The heart is capable of much compassion and hate. My appeal to the People’s National Congress, allow compassion to prevail and choose a system that pacifies the extremists among you. May the moderate voices be thunderous. The salvation of this human world lies nowhere else than in the human heart, in the human power to reflect, in the human meekness and human responsibility. The Persian poet expressed these sentiments in the thirteenth century. But, it was the Christ, who would record for humanity the relationship of brothers, as rightly stated by the poet-the sons of Adam. The Scriptures tells us, “And just as you desire people to do for you, do also for them.”
We must discover and claim the God-given worth as people who have great potential for good. Among the many quotes of Vaclav Havel, there is, “We must live in truth.” History records truth, it has already happened, it is the past. The future is ours to design in reflection of our past. Our past is rich in diversity and our land is abundant. We must find the tolerance, not quick to judge one another in malice.
Indentureship, gave Guyana its uniqueness among the nations of the modern world. The Free African from America, Africa and Caribbean Islands, the Portuguese, the Chinese, the East Indians of 1838 are all part of the Guyanese landscape. During indentureship these people of humble nature departed from their shores in search of a better life. From all those races of people, along with the Natives who were here way before, the gift of life made the Mixed Races. A country of Six Peoples we are proud to proclaim.
The system of Indentureship is an old one among the European nations. John Gladstone would draw from the system where Englishmen, Scotsmen, Irishmen and Welshmen provided the labour for the lands in the New World of the British West Indies. In exchange for the right to live in economic freedom. Soon, the landless of the British Isles became landowners in the New World. Cultivation needed a labour force, not enough indentures from the homeland, enslavement assured a labour force. The West African Coast was not unfamiliar to the Spaniards, Portuguese and the Dutch. Trading of commodities quickly switched to human cargo.
For the 1838 group of East Indians to British Guiana, they would open up the colony to a stream of East Indian indenture(rs) until 1917. People of humble nature departed from the shores of Calcutta.

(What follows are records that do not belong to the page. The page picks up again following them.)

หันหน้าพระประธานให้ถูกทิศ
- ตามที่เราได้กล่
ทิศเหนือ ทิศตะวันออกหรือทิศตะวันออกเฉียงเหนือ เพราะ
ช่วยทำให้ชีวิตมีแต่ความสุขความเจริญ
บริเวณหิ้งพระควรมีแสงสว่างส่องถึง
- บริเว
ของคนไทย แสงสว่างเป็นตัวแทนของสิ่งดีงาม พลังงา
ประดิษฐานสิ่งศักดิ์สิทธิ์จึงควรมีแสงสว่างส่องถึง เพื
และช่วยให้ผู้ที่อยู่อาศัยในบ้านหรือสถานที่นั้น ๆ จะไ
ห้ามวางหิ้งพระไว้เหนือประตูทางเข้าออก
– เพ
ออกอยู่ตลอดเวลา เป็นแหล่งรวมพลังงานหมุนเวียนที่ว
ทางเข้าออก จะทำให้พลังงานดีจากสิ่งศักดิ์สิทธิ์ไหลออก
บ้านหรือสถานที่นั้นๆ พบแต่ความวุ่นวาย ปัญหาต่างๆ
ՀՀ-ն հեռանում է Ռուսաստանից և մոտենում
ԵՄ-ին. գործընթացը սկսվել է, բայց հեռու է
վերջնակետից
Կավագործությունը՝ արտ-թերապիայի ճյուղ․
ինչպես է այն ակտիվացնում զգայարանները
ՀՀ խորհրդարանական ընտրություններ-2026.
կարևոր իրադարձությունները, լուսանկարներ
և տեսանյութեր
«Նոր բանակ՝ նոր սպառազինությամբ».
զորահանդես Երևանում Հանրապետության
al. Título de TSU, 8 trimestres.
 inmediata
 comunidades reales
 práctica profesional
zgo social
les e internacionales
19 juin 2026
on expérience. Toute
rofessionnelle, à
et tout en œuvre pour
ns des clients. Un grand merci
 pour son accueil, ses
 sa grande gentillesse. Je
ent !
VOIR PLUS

Broken physically, yet urged forward for the sake of survival. Tenacity of their spirit would place their footprints in 1838 upon the fertile lands of British Guiana, its counties of Essequibo, Demerara and Berbice. Forbidden in beliefs of their ancient religion to venture beyond the sacred rivers of the Brahmaputra, Indus and Ganges. A civilisation that marveled Alexander the Great, one that had no slaves. A system that categorises people in castes lived and died for generations past, and all the future generations yet to be born. They would surrender old customs and traditions. Indo-Guyanese historians have concluded, many indentureds were from the lower castes including the Untouchables.
In the freedom of British Guiana, they developed, owned land, property and had their children educated. In India, never the possibility of such freedoms. In British Guiana, their children educated by African teachers. On the Plantations, the oppressive ways of the planters were slightly modified due to the testimony of the Emancipated African on the 1838 immigrants. When the time came to move off the plantations, the Indians would live among the established towns and villages of the Africans.
Quamina, his son Jack, Plantation Success, Plantation Le Resouvernir, Rev. John Smith and John Gladstone. The names and places associated with a significant change in British Guiana – the journey towards the end of slavery in the British Empire. In 1807, Wilberforce was only able to get the British House of Commons to stop African Slavery by Britain. The struggles were to continue in the British Parliament. The campaign for better working conditions and education for slaves still on the plantations of the British Empire. Rev. John Smith familiar with enacted laws pertaining to slaves on Plantations arrived at Plantation Resouvernir and began his work at the Chapel. No sooner, consultations with the Governor revealed Rev. Smith’s familiarity of the few rights permitted to slaves on the plantations. And he began. Each attempt at education was curtailed with complaints to the Governor. Eventually, teaching and reading was restricted to Biblical contents. His congregation grew beyond Plantation Le Resouvenir with worship services attended by slaves of every plantation on the East Coast of Demerara. Among the worshippers was Quamina, a slave of Plantation Success owned by John Gladstone. Some men have natural understanding of the scriptures. Quamina was such a person, and he became a deacon in the church.
On every plantation on the East Coast of Demerara, there was talk of Emancipation. There was excitement back in 1807, but emancipation never came. In 1823, there was excitement again, now delivered by Jack, son of Quamina. Favoured on Plantation Success for his trade of making barrels, he was free to move around the plantations plying the trade. From Jack, the word would travel from House Slaves to Field Slaves on the plantations. Knowledgeable in words and sentences, house slaves read the correspondences from Britain. The raging debates in the House of Commons. Impatient, the slave insurrection took place. The punishment was horrendous. The British public appalled at the barbarism of it, mounted a campaign assisted by the anti-slavery society of a boycott of West Indian sugar and commodities. The British Parliament was pressured to end slavery in the British Empire. The great debate of property came into question, investments, sugar, and the existence of the colony of British Guiana after slavery.
John Gladstone for his business survival and the survival of other Planters would follow the path of Indentureds from the Azores, Maderia, Africa, America, Caribbean, China, and India. The commodities market took away the guarantees from Britain to its Plantation Owners in the British Empire. Competition meant cheaper labour costs, the only negotiable variable in any production.
Overwhelming circumstances in India of devious higher castes, zamindars, British Raj, pursuit of Recruiters and famine would make available a few hundred thousand East Indians to the Plantations in the British West Indies. The masses would come to Demerara, directed by “DEMERARA” a sign on the loading dock at the Port of Calcutta, Garden Reach. Months of sailing upon the waters of the Bay of Bengal, the Arabian Sea, the Indian Ocean, around the Horn of Africa and its turbulence as the two great seas merge. And, there upon the Atlantic Ocean, laden ships of human cargo ferry in haste to the Middle Passage for winds to the West Indies.
Upon entering the mouth of the muddy Demerara River, they would be documented by numbers on tin plates or simply a number, depending on the recruiter. As a number, this human cargo would build his life in British Guiana. All citizens, home and abroad, have found ourselves to be Guyanese. There must be meaning in our minds. We must do better, we have to do better for the future.
Converging on Congress Place in masses is necessary, for those who choose to speak for Guyanese must know the meaning of our minds. In the words of MLK ,”if you can’t fly, run, if you can’t run, walk, if you can’t walk, crawl but by all means keep moving. I add, to an assembly at Congress Place. Stay Safe.